We could absolutely add "en" (or any other language) as a fallback language to any other language through the fallbacks.json file, but we should not make that decision lightly. We should have a clear process whereby the community decides if they want a map-specific fallback for their language, and if there's community consensus, adding those to the file is straight forward.

The important bit here, in my opinion, is that for these things we have to have some community agreement. @CKoerner_WMF might be able to chip in with a better and clearer idea on how that might look like?

(2) I could not find the cases when the following happens:

Look for a transliterated value

I suspect that there are rather very limited support for such case.

We should try and see if we can identify cases with -Cyrl or -Latn etc in labels in OSM, and look for those specifically on the map. @Pnorman can we easily find an example of a couple of places where a -Cyrl label exists but a cyrillic language is missing (say, a label that doesn't have "ru" but has "foo-Cyrl") for more straight forward testing?

The important bit here, in my opinion, is that for these things we have to have some community agreement

Agree. It's also super hard to preemptively ask communites what they would prefer. Posting something to every Village Pump would give us far less feedback than we'd desire.

I'm not saying that's what you're asking here @MSchottlender-WMF, but just a truism as I think about this. :)

I tried to add clear documentation on how community members can request a change to the fallback chain. This would, presumably, also include requests to not fall back to English. I think this would suffice in most cases. If/When a community discovers a fallback they do not want, they can build consensus to change, and file a task for an update to the list. Does that sound agreeable?
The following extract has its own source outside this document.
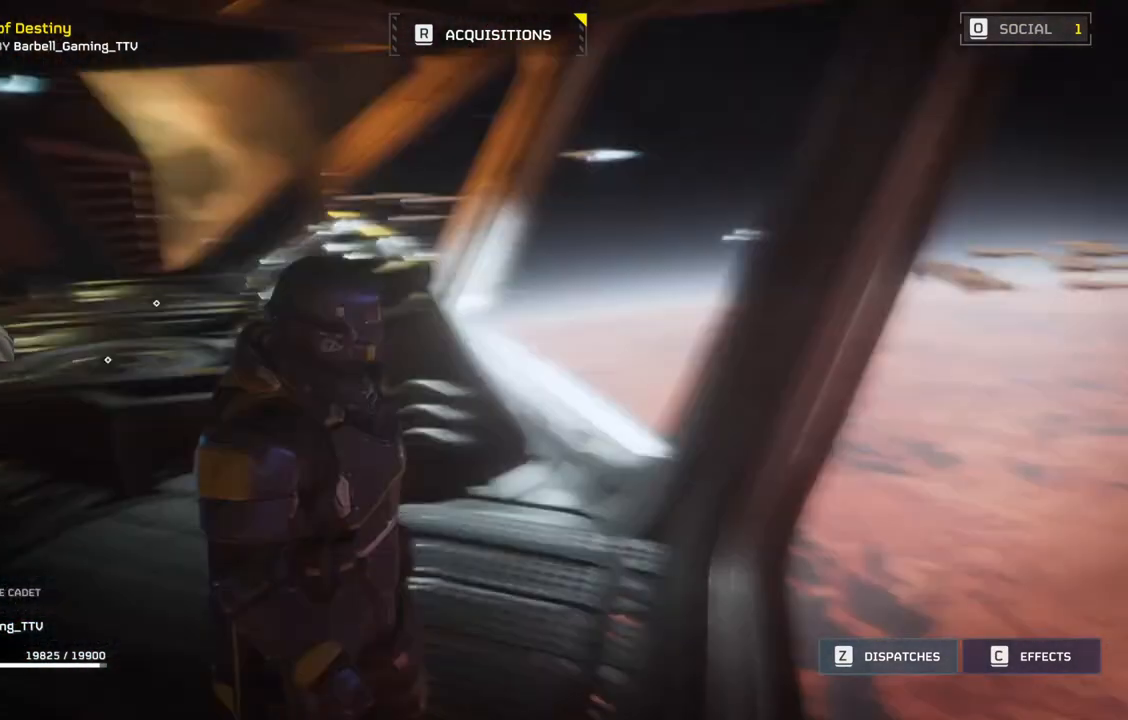
Gameplay with a controller (PlayStation layout); each line is a JSON object with the inputs held at the frame after it. "events" lists button and stick changes between this image and that frame as [ms after this image, input, new state], when the widget could be followed in between. Not read: right_stick.
{"buttons": [], "left_stick": "up-left", "events": [[33, "left_stick", "up-left"]]}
https://www.mediawiki.org/wiki/Help:Extension:Kartographer#Map_language_fallbacks

The important bit here, in my opinion, is that for these things we have to have some community agreement

Agree. It's also super hard to preemptively ask communites what they would prefer. Posting something to every Village Pump would give us far less feedback than we'd desire.

I'm not saying that's what you're asking here @MSchottlender-WMF, but just a truism as I think about this. :)

I tried to add clear documentation on how community members can request a change to the fallback chain. This would, presumably, also include requests to not fall back to English. I think this would suffice in most cases. If/When a community discovers a fallback they do not want, they can build consensus to change, and file a task for an update to the list. Does that sound agreeable?

https://www.mediawiki.org/wiki/Help:Extension:Kartographer#Map_language_fallbacks

I think this is perfect. Thanks for writing and cleaning those up!

@Pnorman can we easily find an example of a couple of places where a -Cyrl label exists but a cyrillic language is missing (say, a label that doesn't have "ru" but has "foo-Cyrl") for more straight forward testing?

I don't know of any areas that meet that criteria, but if you could state the criteria more precisely I can search through a database.